The other day I was asked to write a puff for an author whom I admire and a book I very much like. It’ll be a generous recommend, as the navy used to say. But before I wrote the puff I contacted the publisher (also a man and a company I also very much respect) to ask them to remove a line from the book. The line? ‘£1 (pound) = $2 (1966)’ Why?

It is undeniably true that on 14 February 1966 when out-went-the-pennies-and-in-came-the-cents a pound was deemed to have the buying power of two of the new-fangled dollars. But that equivalence only held for a few years. Soon inflation took hold and the buying power changed. It certainly had no currency (no pun intended) before 1966. As a result, though, we see ridiculous lines in historical books, such as ‘In 1876 William’s second-hand buggy cost 3 pounds ($6)’. What does this mean? Does it mean that William picked up a new vehicle for slightly more than the cost of a cup of coffee and a pastry? Of course not – in 1876 the value of £3 was more like about $200 today; I would suggest rather more if calculated relative to weekly income.
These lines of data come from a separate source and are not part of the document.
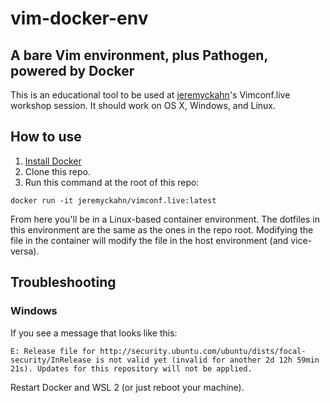 # vim-docker-env

## A bare Vim environment, plus Pathogen, powered by Docker

This is an educational tool to be used at [jeremyckahn](https://github.com/jeremyckahn)'s Vimconf.live workshop session. It should work on OS X, Windows, and Linux.

## How to use

1. [Install Docker](https://docs.docker.com/get-docker/)
2. Clone this repo.
3. Run this command at the root of this repo:

```
docker run -it jeremyckahn/vimconf.live:latest
```

From here you'll be in a Linux-based container environment. The dotfiles in this environment are the same as the ones in the repo root. Modifying the file in the container will modify the file in the host environment (and vice-versa).

## Troubleshooting

### Windows

If you see a message that looks like this:

```
E: Release file for http://security.ubuntu.com/ubuntu/dists/focal-security/InRelease is not valid yet (invalid for another 2d 12h 59min 21s). Updates for this repository will not be applied.
```

Restart Docker and WSL 2 (or just reboot your machine).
So why do historians – and not just amateurs – persist in including this spurious comparison, even (often) in books that deal with periods well before 1966? (I once started a list of otherwise reputable historians who fell for this fallacy, but I realised that naming them would embarrass a lot of people I count as friends.)

I’m no economic historian: I’m barely numerate, and can’t be trusted with more than loose change, but even I understand that it’s all about comparing purchasing power. What was an amount of money worth historically? The implicit question that readers want answered is ‘what was this amount worth in terms of what it bought?’ One of the easiest ways to convey this is to indicate a contemporary comparison. So, for example, saying that a captain in the AIF in 1915 was paid just over a pound a day is not helped by adding ‘($2)’, because its value in 1966 has no relevance to its value in 1915. Rather, knowing that a skilled tradesman in 1915 might be paid £2-3 a week helps to immediately indicate how relatively well paid a captain was.

There are various ways of calculating relative value. The National Archives in Britain (annoying and self-importantly known as ‘The National Archives’, and the subject of a future blog …) offers a useful calculator which translates old money to new, at least for sterling –  http://www.nationalarchives.gov.uk/currency/ – but it works reasonably well as a rule of thumb for Australia in the early twentieth century. For Australia, historian Thom Blake offers a ‘How much is it worth’ comparison for Australia between 1850 and 2010 – http://www.thomblake.com.au/secondary/hisdata/query.php . It isn’t ideal, because it seems to only calculate in dollars, but it at least reminds us that the exchange of 1 to $2 in 1966 is a pointless comparison for all but the mid-1960s.

Did the publisher remove the spurious comparison from the table in the book? Yes he did: a small triumph for historical understanding. And because he removed the comparison, you’ll never really know which book or publisher it was.